**Testo di studio**:
:::::
Questa volta è il caso delle comunicazioni obbligatorie del fuel mix al Gestore dei servizi energetici (Gse), da cui sono esclusi gli impianti incentivati e quelli in scambio sul posto e che riguarda invece gli impianti a energie rinnovabili in ritiro dedicato.

L’ambito in cui è regolato il fuel mix è il decreto del Ministero dello Sviluppo Economico del 31 luglio 2009, volto a monitorare il mix energetico usato dalle grandi imprese di generazione e vendita dell’energia elettrica, che tradizionalmente hanno un portafoglio variegato di impianti a carbone, a gas, a energie rinnovabili o ibridi. Si tratta di una norma giusta, attenta all’evoluzione della generazione elettrica, pensata per i “pesci grossi” del settore.

Il problema è sorto quando la formulazione molto generica della norma, risalente a quando ancora non esistevano i piccoli impianti fotovoltaici in regime di vendita dell’energia, ha automaticamente e forzatamente ricompreso nella sua rete una miriade di pesci piccoli, cioè di impianti fotovoltaici anche residenziali.

Questi si sono moltiplicati ultimamente con l’avvento del Superbonus, che per legge obbliga i titolari a vendere al Gse con il ritiro dedicato l’energia elettrica non immediatamente autoconsumata, rendendo i proprietari di impiantini casalinghi da pochi kWp “produttori” di energia, di fatto e di diritto, alla stregua di utility con molti GW di centrali elettriche.

I proprietari di questi piccoli impianti continuano così ad essere sottoposti all’obbligo, almeno sulla carta, di comunicare il proprio mix di produzione energetica, un adempimento per loro spesso complesso od oneroso, oltre che inutile.
:::::
**Istruzioni esercizio**:
1. Riscrivi il testo sul fuel mix partendo dalle parole "L’ambito in cui" e fermandoti dopo "fotovoltaici anche residenziali.", con "grandi aziende" al posto di "grandi imprese".
2. Prosegui il testo sul fuel mix dopo la sua ultima frase.

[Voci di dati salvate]
:::::
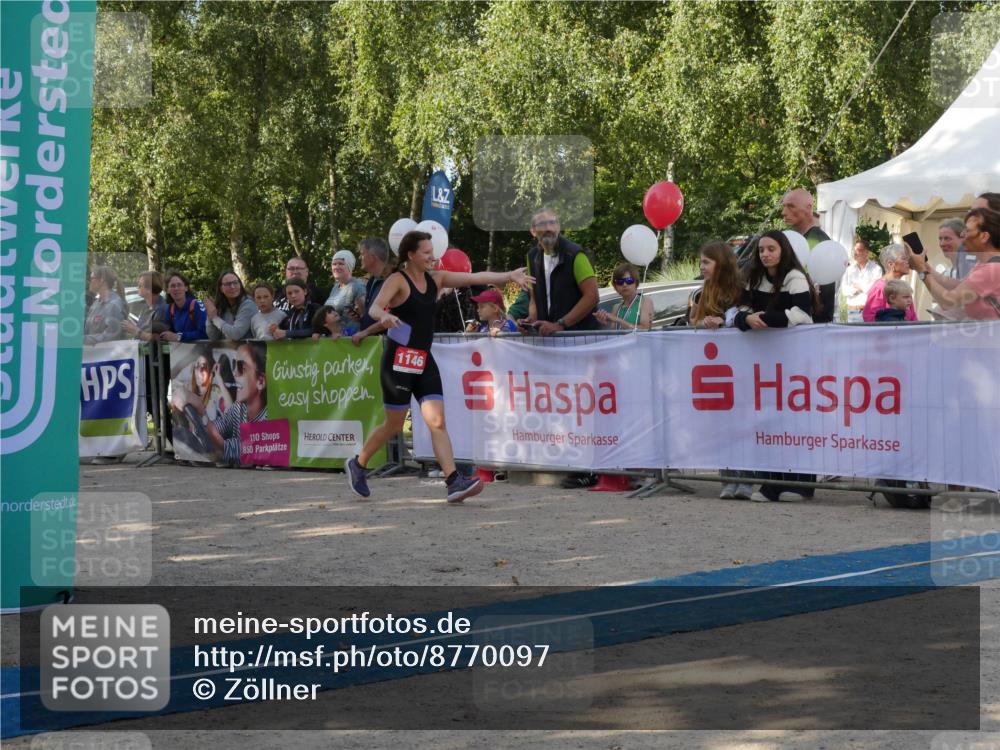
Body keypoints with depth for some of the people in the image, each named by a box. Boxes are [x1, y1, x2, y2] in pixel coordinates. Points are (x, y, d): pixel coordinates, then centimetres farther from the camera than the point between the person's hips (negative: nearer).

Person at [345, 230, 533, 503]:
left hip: (424, 360, 6)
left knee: (437, 421, -6)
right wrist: (385, 317, -48)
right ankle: (357, 465, 28)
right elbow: (374, 308, -25)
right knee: (394, 426, 5)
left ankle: (453, 483, -15)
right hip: (399, 360, -6)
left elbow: (476, 277, 4)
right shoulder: (398, 280, -10)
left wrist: (510, 276, -7)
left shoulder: (435, 278, 9)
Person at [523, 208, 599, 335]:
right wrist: (532, 319, -4)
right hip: (545, 333, 5)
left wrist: (560, 324, -19)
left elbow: (591, 296, -15)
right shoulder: (533, 257, 8)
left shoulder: (574, 255, -10)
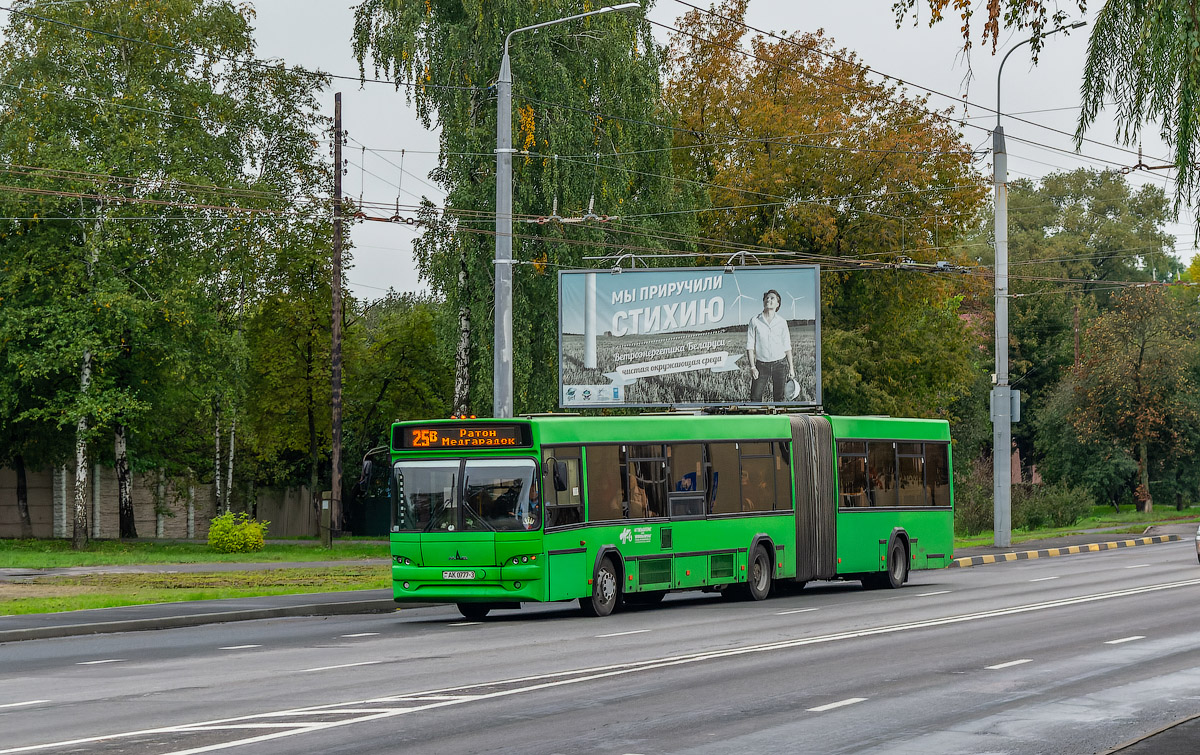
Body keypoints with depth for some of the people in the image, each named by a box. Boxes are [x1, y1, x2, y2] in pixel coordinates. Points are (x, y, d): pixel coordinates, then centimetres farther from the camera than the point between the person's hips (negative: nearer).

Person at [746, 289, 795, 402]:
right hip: (762, 365, -1)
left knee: (780, 398, 3)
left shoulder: (781, 322, 3)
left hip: (780, 364, 1)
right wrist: (752, 367, -7)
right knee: (755, 397, -6)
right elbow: (750, 346, -1)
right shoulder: (755, 321, 0)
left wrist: (791, 367, 5)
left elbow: (787, 346, 7)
:::::
**Risposte**:
1.
L’ambito in cui è regolato il fuel mix è il decreto del Ministero dello Sviluppo Economico del 31 luglio 2009, volto a monitorare il mix energetico usato dalle grandi aziende di generazione e vendita dell’energia elettrica, che tradizionalmente hanno un portafoglio variegato di impianti a carbone, a gas, a energie rinnovabili o ibridi. Si tratta di una norma giusta, attenta all’evoluzione della generazione elettrica, pensata per i “pesci grossi” del settore.

Il problema è sorto quando la formulazione molto generica della norma, risalente a quando ancora non esistevano i piccoli impianti fotovoltaici in regime di vendita dell’energia, ha automaticamente e forzatamente ricompreso nella sua rete una miriade di pesci piccoli, cioè di impianti fotovoltaici anche residenziali.

2.
Il Gse, da parte sua, deputato all’attuazione della legge, deve scegliere se voltarsi dall’altra parte facendo finta di niente, nei casi diffusi in cui i proprietari di questi piccoli impianti non rispettino l’obbligo di comunicare il fuel mix, o segnalare le violazioni di una legge che in questo particolare ambito è insensata, oltre che difficilmente applicabile.

L’applicazione della norma è insensata perché è chiaro che i titolari di questi impianti fotovoltaici residenziali, anche se vendono energia alla rete, non sono certo proprietari anche di centrali a gas o a carbone di cui comunicare un eventuale mix.

Ed è insensata soprattutto perché il Gse ha già in casa tutti i dati di produzione e vendita di tale energia e perché la natura rinnovabile dell’energia prodotta da questi impianti è definitivamente e assolutamente acclarata ab origine nel momento in cui il Gse stipula con il cliente la convenzione di ritiro dedicato.

Non c’è insomma niente da dichiarare che il Gse non sappia già in questi casi.

Organizzazioni di settore, come l’Associazione Tecnici Energie Rinnovabili (Ater), hanno sollevato il problema fin dalla messa a terra del Superbonus, cioè fra la fine del 2020 e l’inizio del 2021, ci ha detto il presidente di Ater, Simone Bonacini. Ma ancora il legislatore e le istituzioni deputate non hanno aggiornato le norme per metterle al passo con la realtà.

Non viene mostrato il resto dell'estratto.